Write out the line that holds "exposure_s: 1/160" together with every line that follows it to the end of the material below, exactly. Omit the pictures.

++++ Raw data ++++

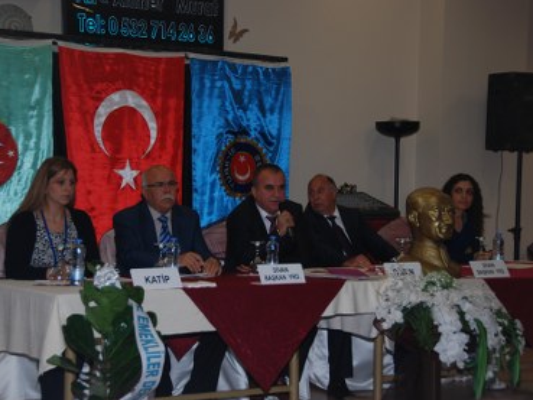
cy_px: 201
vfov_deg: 18.7
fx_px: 1217
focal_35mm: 79
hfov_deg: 24.7
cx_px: 269
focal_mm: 48
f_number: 4.8
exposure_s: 1/60
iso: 200
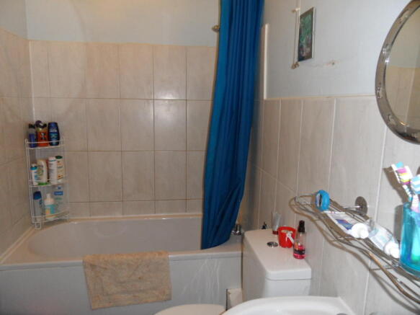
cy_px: 158
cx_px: 210
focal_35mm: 24
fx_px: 291
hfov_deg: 71.6
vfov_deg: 56.8
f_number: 3.2
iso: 200
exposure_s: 1/30
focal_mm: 3.9
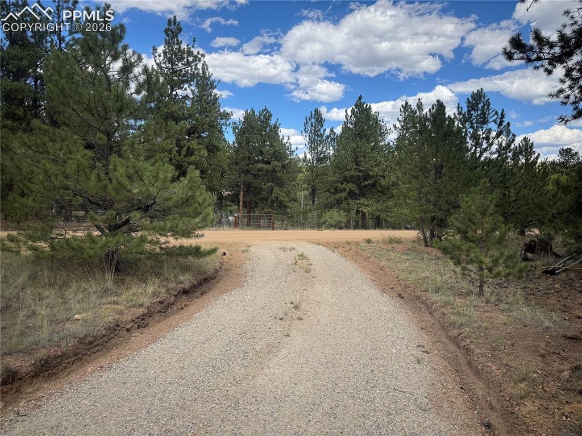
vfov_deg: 56.8
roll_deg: -0.3
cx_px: 291
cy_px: 218
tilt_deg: -5.2
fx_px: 403
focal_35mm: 24
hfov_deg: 71.6
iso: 80
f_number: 1.78
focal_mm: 6.76
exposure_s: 1/2833
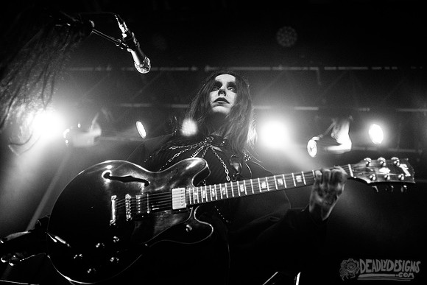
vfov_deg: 24.2
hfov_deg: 35.6
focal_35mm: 56
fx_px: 664
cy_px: 132
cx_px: 230
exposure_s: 1/160
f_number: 2.8
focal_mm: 52
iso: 6400
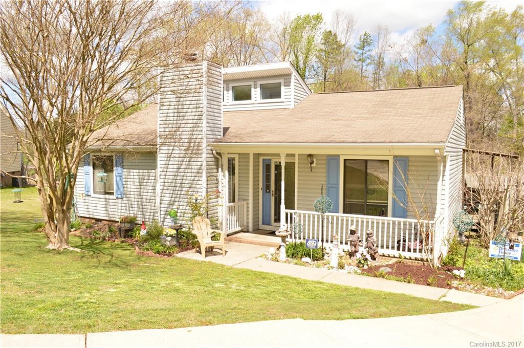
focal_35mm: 27
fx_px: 392
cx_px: 262
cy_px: 174
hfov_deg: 67.4
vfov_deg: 47.8
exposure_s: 1/200
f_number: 6.3
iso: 100
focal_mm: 18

++++

#### Answer section:
exposure_s: 1/160
f_number: 2.8
focal_mm: 52
iso: 6400
focal_35mm: 27
fx_px: 392
cx_px: 262
cy_px: 174
hfov_deg: 67.4
vfov_deg: 47.8
exposure_s: 1/200
f_number: 6.3
iso: 100
focal_mm: 18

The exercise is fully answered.